┌─ Study text

# Coyote?



## oldguy (Jun 29, 2013)

Any of you crazies ever tried Coyote meat? Wondering if ya boiled it for a few hours and then cooked it slow for a few day if it would be chewable.


----------



## bar-d (Feb 3, 2010)

I would have to be pretty dang hungry first. Not saying I wouldn't if that's what it came to. Used to buy homemade tamales from an old woman on a street corner in a town I used to live in. Best I ever ate. A guy asked me one time, " have you ever noticed there are no stray dogs or cats around there?". HMMMMM.........

:hunter:


----------



## olsonfia (Mar 12, 2013)

Yotes smell bad enough when ya skin em let alone cook it lol! So i probably wouldn't be eating it unless i absolutley had too. My little brother on the other hand i bet he would. He just told me yesterday that he put a raccoon in the slow cooker and it turned out like pulled pork!


----------



## youngdon (Mar 10, 2010)

I posted my coyote recipe once on the site..completely debone the coyote and place the meat in a plastic bag with a marinade and let it sit overnight I use one cup of olive oil, extra virgin, 3ozs of apple cider vinegar, a teaspoon of garlic, a 1/2 teaspoon of onion salt, a1/4 teaspoon of celery salt, 2 pinches of crushed red pepper(like from your pizza) 2 pinches of cracked black pepper and a healthy pinch of salt, I prefer sea salt. just a small shot of lemon juice and a teaspoon of water help to mix and meld the flavors.

└─
┌─ Data to examine

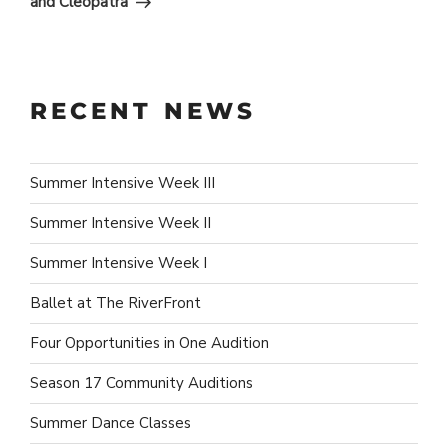
and Cleopatra
RECENT NEWS
Summer Intensive Week III
Summer Intensive Week II
Summer Intensive Week I
Ballet at The RiverFront
Four Opportunities in One Audition
Season 17 Community Auditions
Summer Dance Classes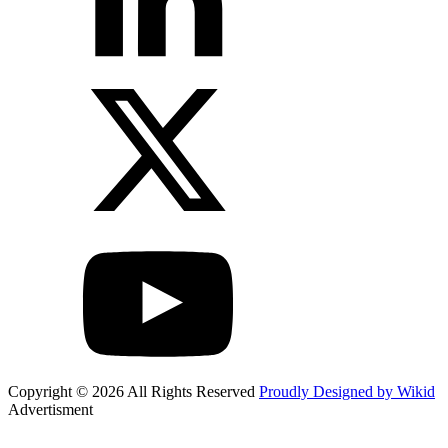
Copyright © 2026 All Rights Reserved
Proudly Designed by Wikid
Advertisment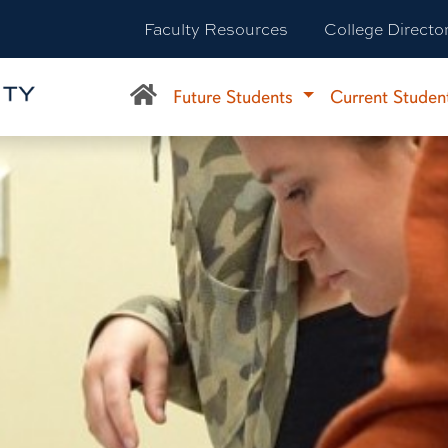
Faculty Resources
College Directo
Future Students
Current Studen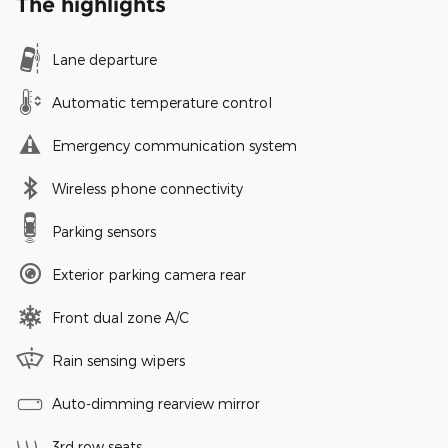
The highlights
Lane departure
Automatic temperature control
Emergency communication system
Wireless phone connectivity
Parking sensors
Exterior parking camera rear
Front dual zone A/C
Rain sensing wipers
Auto-dimming rearview mirror
3rd row seats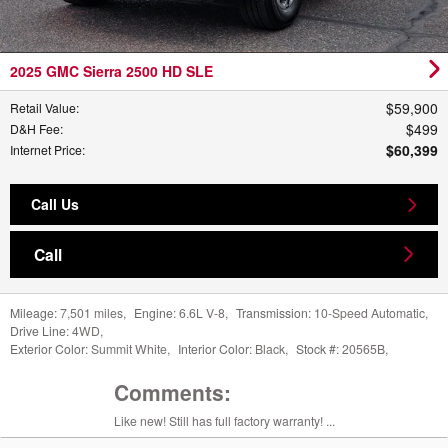
2025 GMC Sierra 2500 HD SLE
$59,900
Retail Value
:
$499
D&H Fee
:
$60,399
Internet Price
:
Call Us
Call
Mileage:
7,501 miles
,
Engine:
6.6L V-8
,
Transmission:
10-Speed Automatic
,
Drive Line:
4WD
,
Exterior Color:
Summit White
,
Interior Color:
Black
,
Stock #:
20565B
,
Comments:
Like new! Still has full factory warranty! ...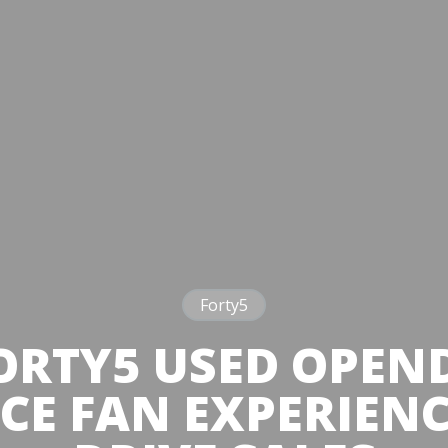
Forty5
RTY5 USED OPEN
E FAN EXPERIEN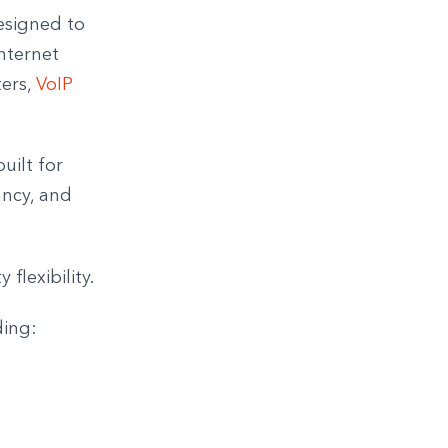
esigned to
nternet
ters,
VoIP
uilt for
ancy, and
 flexibility.
ding: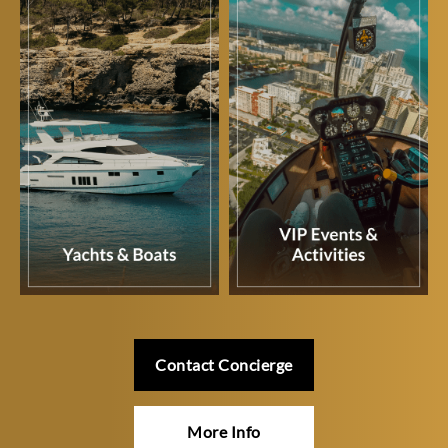
Contact Concierge
More Info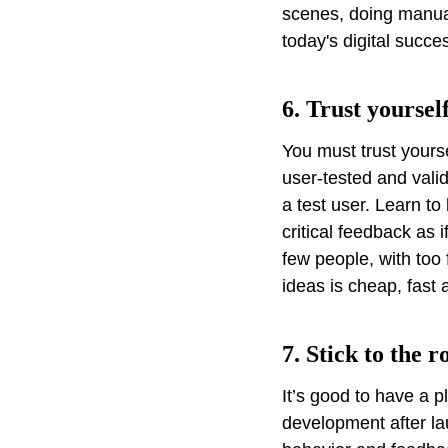
scenes, doing manual
today's digital success
6. Trust yoursel
You must trust yourse
user-tested and vali
a test user. Learn to
critical feedback as i
few people, with too 
ideas is cheap, fast a
7. Stick to the 
It’s good to have a 
development after la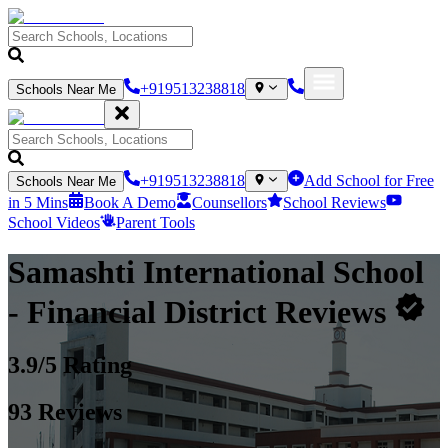
+919513238818
Schools Near Me
+919513238818
Add School for Free
Schools Near Me
in 5 Mins
Book A Demo
Counsellors
School Reviews
School Videos
Parent Tools
Samashti International School
- Financial District
Reviews
3.9
/5 Rating
93
Reviews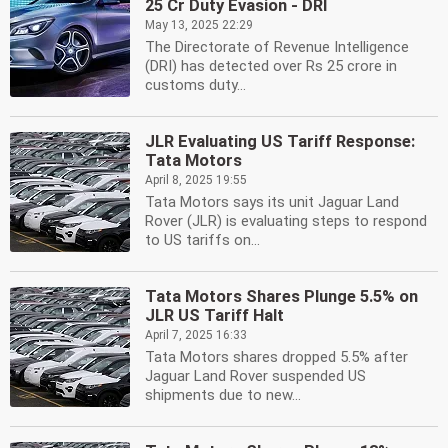
25 Cr Duty Evasion - DRI
May 13, 2025 22:29
The Directorate of Revenue Intelligence
(DRI) has detected over Rs 25 crore in
customs duty...
JLR Evaluating US Tariff Response:
Tata Motors
April 8, 2025 19:55
Tata Motors says its unit Jaguar Land
Rover (JLR) is evaluating steps to respond
to US tariffs on...
Tata Motors Shares Plunge 5.5% on
JLR US Tariff Halt
April 7, 2025 16:33
Tata Motors shares dropped 5.5% after
Jaguar Land Rover suspended US
shipments due to new...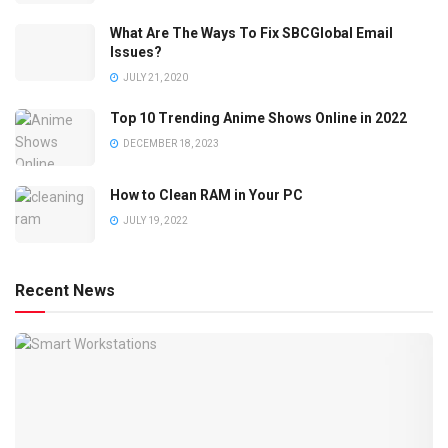
What Are The Ways To Fix SBCGlobal Email
Issues?
JULY 21, 2020
Top 10 Trending Anime Shows Online in 2022
DECEMBER 18, 2023
How to Clean RAM in Your PC
JULY 19, 2022
Recent News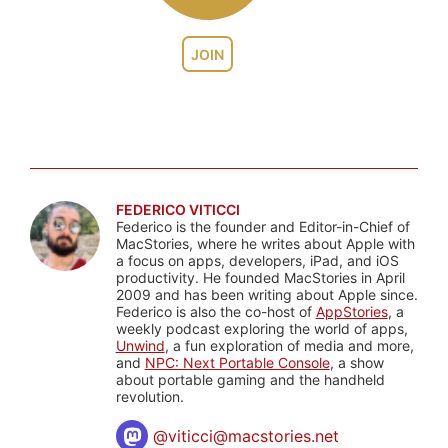
JOIN
FEDERICO VITICCI
Federico is the founder and Editor-in-Chief of
MacStories, where he writes about Apple with
a focus on apps, developers, iPad, and iOS
productivity. He founded MacStories in April
2009 and has been writing about Apple since.
Federico is also the co-host of
AppStories
, a
weekly podcast exploring the world of apps,
Unwind
, a fun exploration of media and more,
and
NPC: Next Portable Console
, a show
about portable gaming and the handheld
revolution.
@
viticci@macstories.net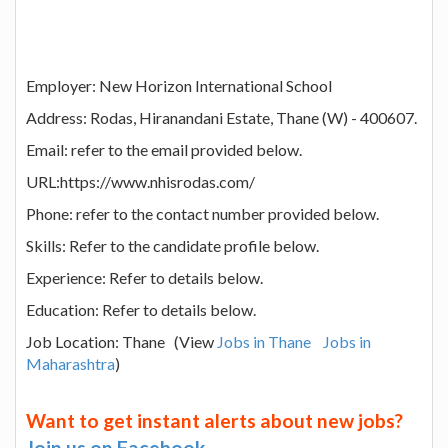
Employer: New Horizon International School
Address: Rodas, Hiranandani Estate, Thane (W) - 400607.
Email: refer to the email provided below.
URL:https://www.nhisrodas.com/
Phone: refer to the contact number provided below.
Skills: Refer to the candidate profile below.
Experience: Refer to details below.
Education: Refer to details below.
Job Location: Thane (View
Jobs in Thane
Jobs in
Maharashtra
)
Want to get instant alerts about new jobs?
Join us on Facebook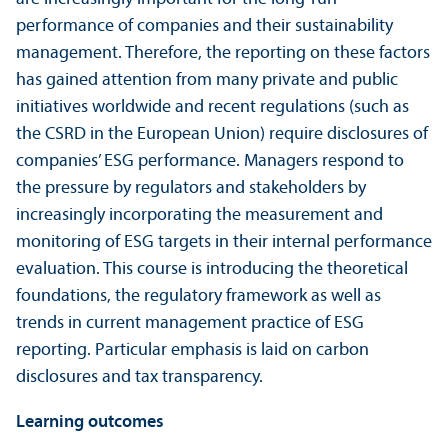
performance of companies and their sustainability
management. Therefore, the reporting on these factors
has gained attention from many private and public
initiatives worldwide and recent regulations (such as
the CSRD in the European Union) require disclosures of
companies’ ESG performance. Managers respond to
the pressure by regulators and stakeholders by
increasingly incorporating the measurement and
monitoring of ESG targets in their internal performance
evaluation. This course is introducing the theoretical
foundations, the regulatory framework as well as
trends in current management practice of ESG
reporting. Particular emphasis is laid on carbon
disclosures and tax trans­parency.
Learning outcomes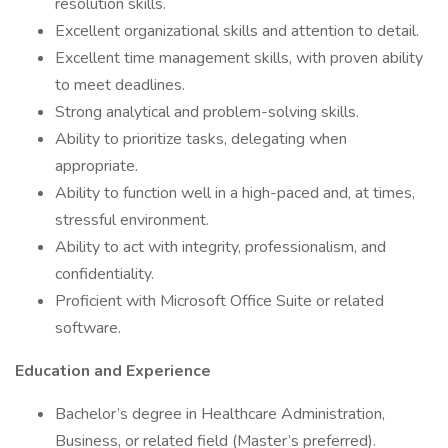
resolution skills.
Excellent organizational skills and attention to detail.
Excellent time management skills, with proven ability
to meet deadlines.
Strong analytical and problem-solving skills.
Ability to prioritize tasks, delegating when
appropriate.
Ability to function well in a high-paced and, at times,
stressful environment.
Ability to act with integrity, professionalism, and
confidentiality.
Proficient with Microsoft Office Suite or related
software.
Education and Experience
Bachelor’s degree in Healthcare Administration,
Business, or related field (Master’s preferred).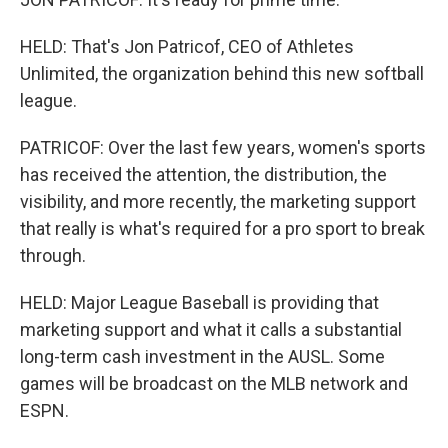
HELD: That's Jon Patricof, CEO of Athletes
Unlimited, the organization behind this new softball
league.
PATRICOF: Over the last few years, women's sports
has received the attention, the distribution, the
visibility, and more recently, the marketing support
that really is what's required for a pro sport to break
through.
HELD: Major League Baseball is providing that
marketing support and what it calls a substantial
long-term cash investment in the AUSL. Some
games will be broadcast on the MLB network and
ESPN.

└─

Task prompt: Carry on the forum thread about eating coyote meat from the point where it stops. None of these lines is needed.

Answer space:
mix all the dry spices and blend them well into the O oil and vinegar let it set for a few hours so the flavors meld before using it (it's good on salad too) to marinate the meat overnight. the next evening remove the meat in the bag from your refrigerator and let it come to room temperature in a dark place such as the bottom of your garbage can. Once it is at room temp change clothes and take the wife or GF to a nice dinner. This goes well with either a Malbec ( I prefer Argentinian) or a Gewurztraminer.


----------



## youngdon (Mar 10, 2010)

olsonfia said:


> Yotes smell bad enough when ya skin em let alone cook it lol! So i probably wouldn't be eating it unless i absolutley had too. My little brother on the other hand i bet he would. He just told me yesterday that he put a raccoon in the slow cooker and it turned out like pulled pork!


Sounds like he was pulling your pork..............


----------



## fulch (Apr 2, 2013)

Hahaha.....gross


----------



## olsonfia (Mar 12, 2013)

Lol don. You must b in a rowdy mood today! :lol:


----------



## sneakygroundbuzzard (Nov 1, 2012)

didnt we have a big long thread about this a while back?

and yes SG, me too lol

i would be willing to give it a try

just like i plan on trying wolf if and when i kill one,along with bobcat etc.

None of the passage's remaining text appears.